Homalocladium platycladum

(F.Muell. ex Hook.) L.H.Bailey 1929

pronounced: hoh-mal-oh-KLAY-dee-um plat-ee-KLAD-um

(Polygonaceae — the dock family)

common names: ribbon plant, tapeworm plant, centipede plant

Homalocladium is derived from the Greek 'ομαλος (homalos), flat, even, and κλαδιον (kladion), a small branch; platycladum is from πλατος (platos), in breadth, and κλαδος (klados) a branch.

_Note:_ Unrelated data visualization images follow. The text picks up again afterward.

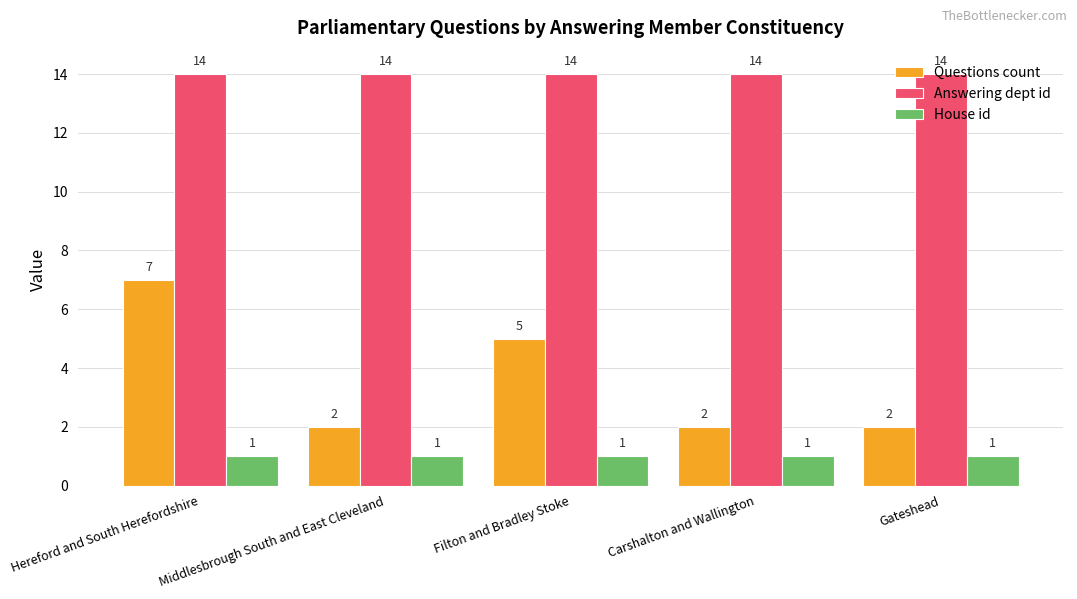

What position from the right is Carshalton and Wallington?

2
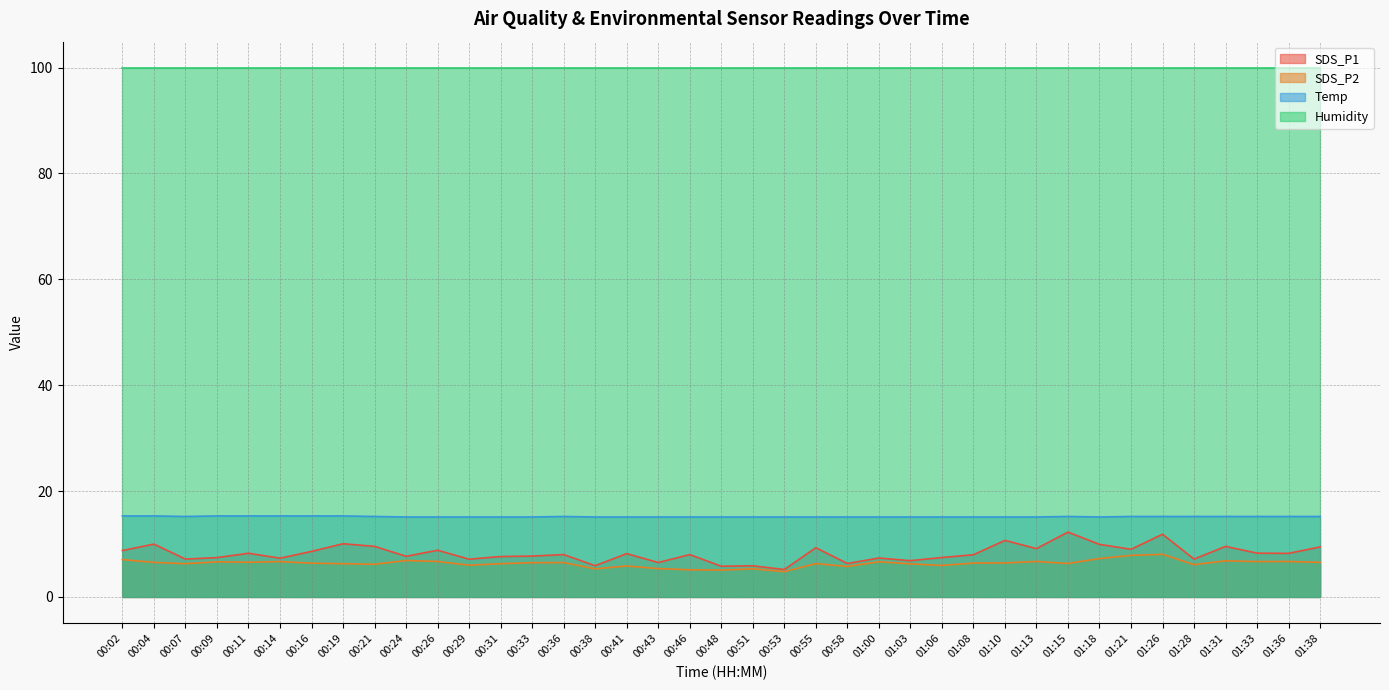

At which category is the sum across all series the highest?

01:26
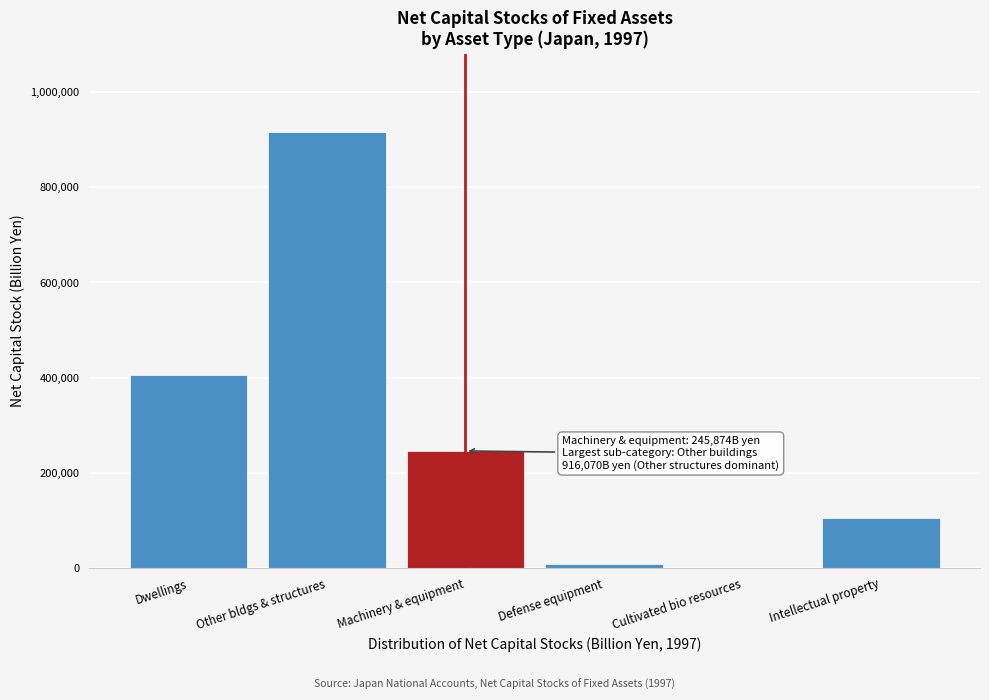

Reading left to right, transcribe all the data shown in this chart.

Dwellings=405261.1	Other bldgs & structures=916069.9	Machinery & equipment=245873.8	Defense equipment=7796.2	Cultivated bio resources=757.9	Intellectual property=105050.1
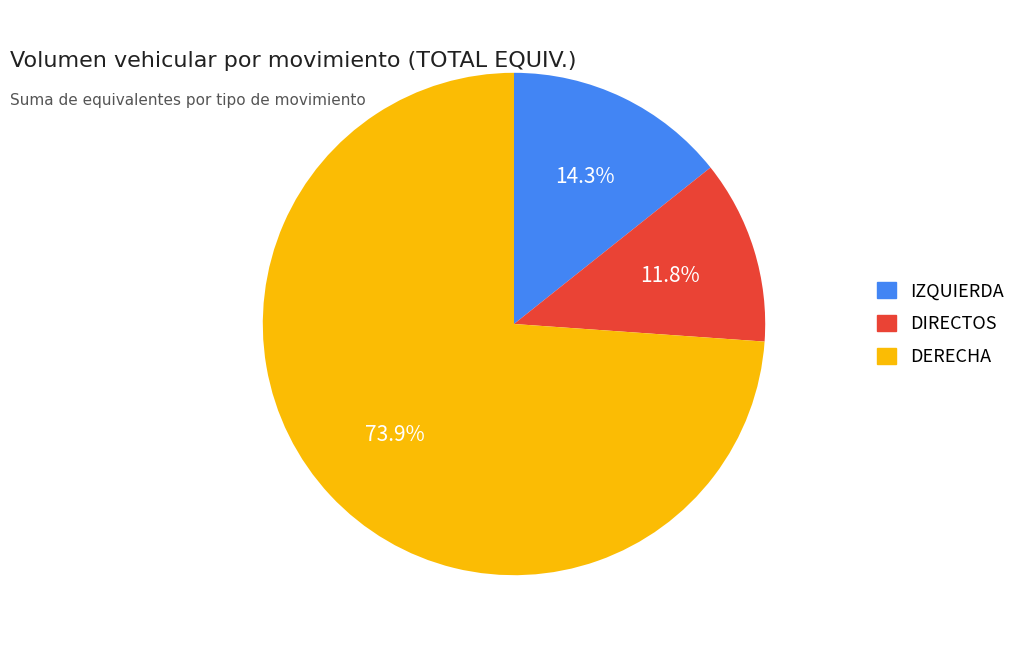

What is the majority slice?

DERECHA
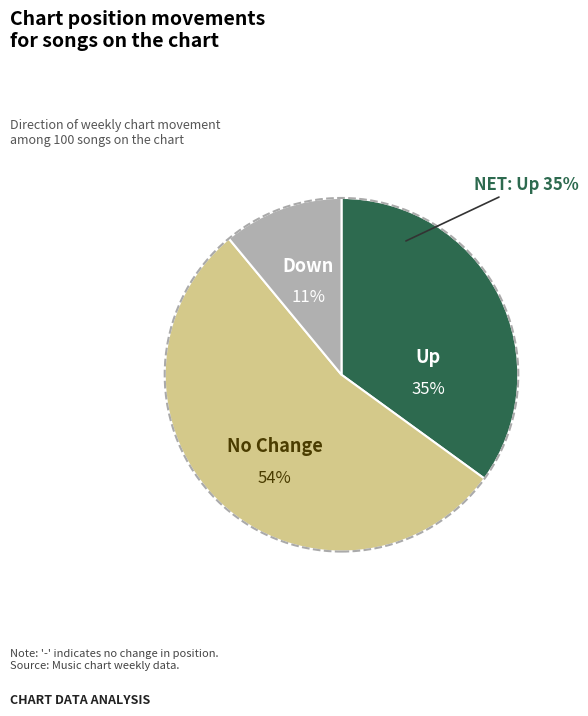

Do up and down together represent more than half of the pie?

No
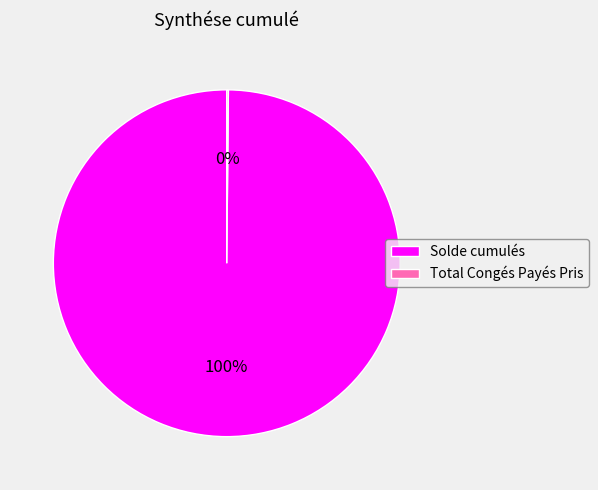

Which slice is the largest?

Solde cumulés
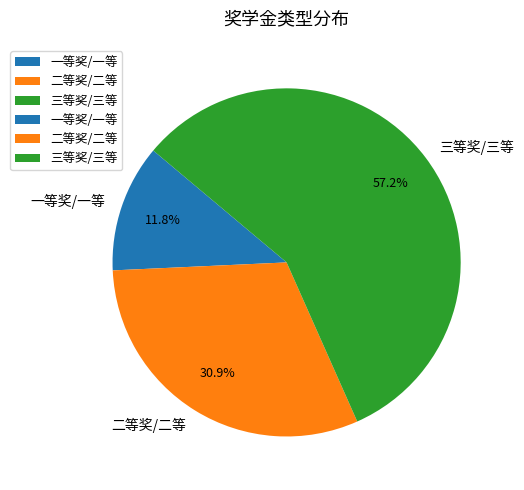

Which has a higher value, 三等奖/三等 or 二等奖/二等?

三等奖/三等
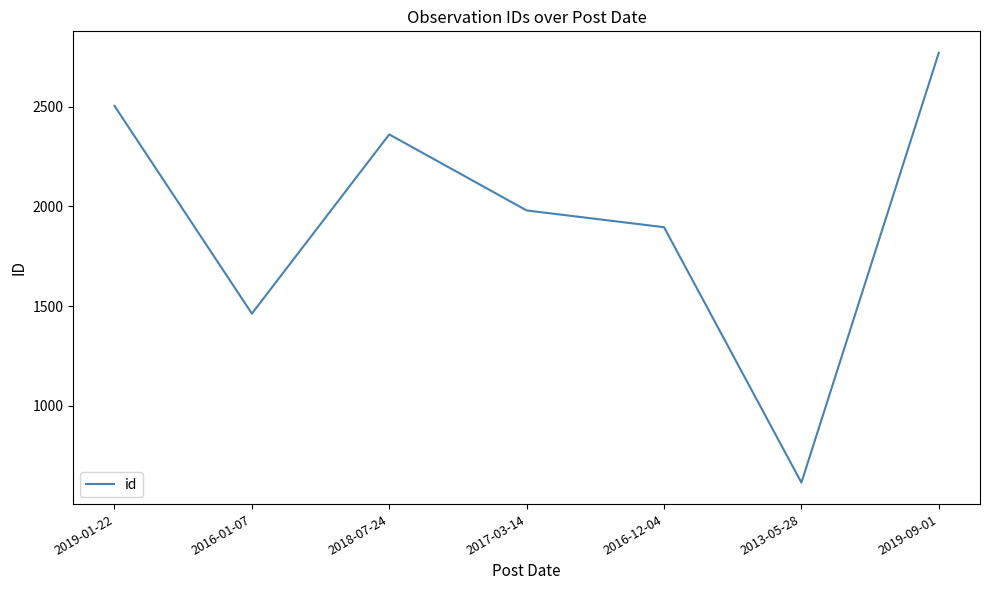

What is the difference between the maximum and minimum values?

2154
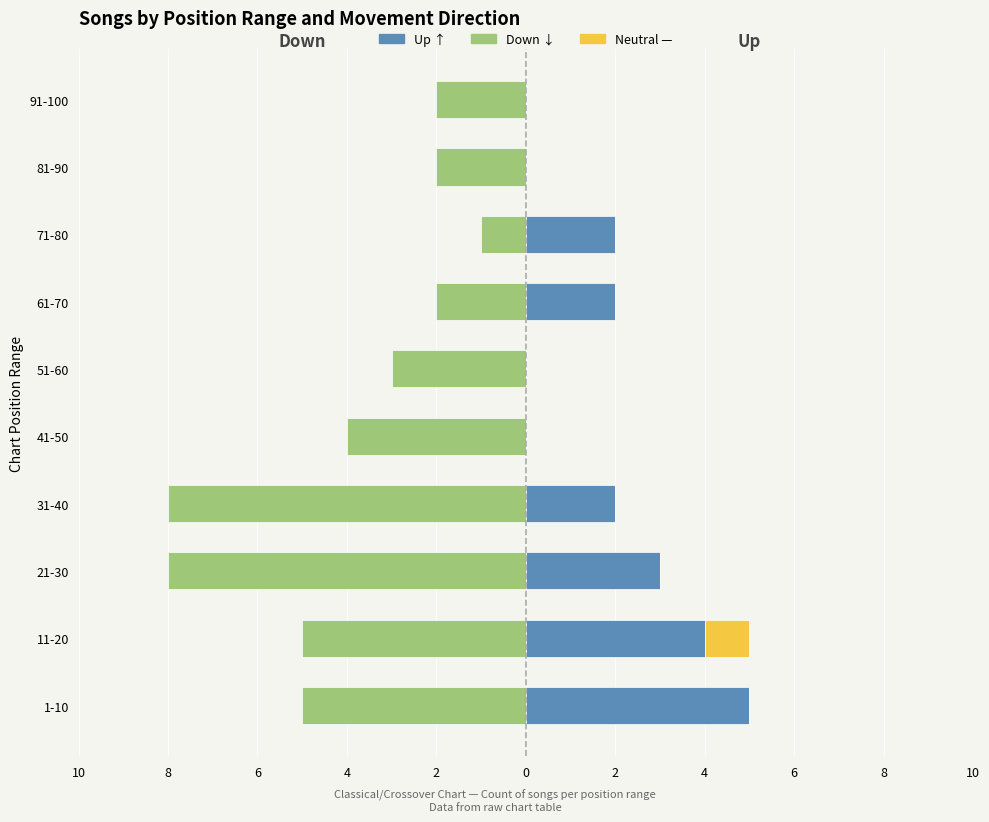

Is the value of Neutral (—) at 31-40 greater than the value of Down at 1-10?

Yes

This is an erect, tall (to about 1 m) shrubby plant from the Solomon Islands with broad, flat, thin, articulate, delicately striate, ribbon-like cladodes. The leaves are sessile, membranous, entire, often lobed at the base, lanceolate, 1.5–6.5 cm long; the leaves are short-lived, and some plants are even leafless. Older plants make fewer leaves. The ochreae are 1–2 mm long, ovate, and obtuse.

There are 1 – 6 greenish white flowers in sessile clusters at alternate joints, bracteate, the bracts ovate and about 1 mm long. There are 5 perianth segments, greenish, oblong, 1–15 mm long. There are 8 stamens. The ovary is ovoid, triangular, about 1 mm long, and there are 3 styles.

The nuts are enclosed in the fleshy deep red or purplish perianth.

The plant can be propagated either by seeds or by stem cuttings. It may also be potted and used as a house or patio plant. In the garden, it will grow in full sun to full shade, but seems to do best in partial shade.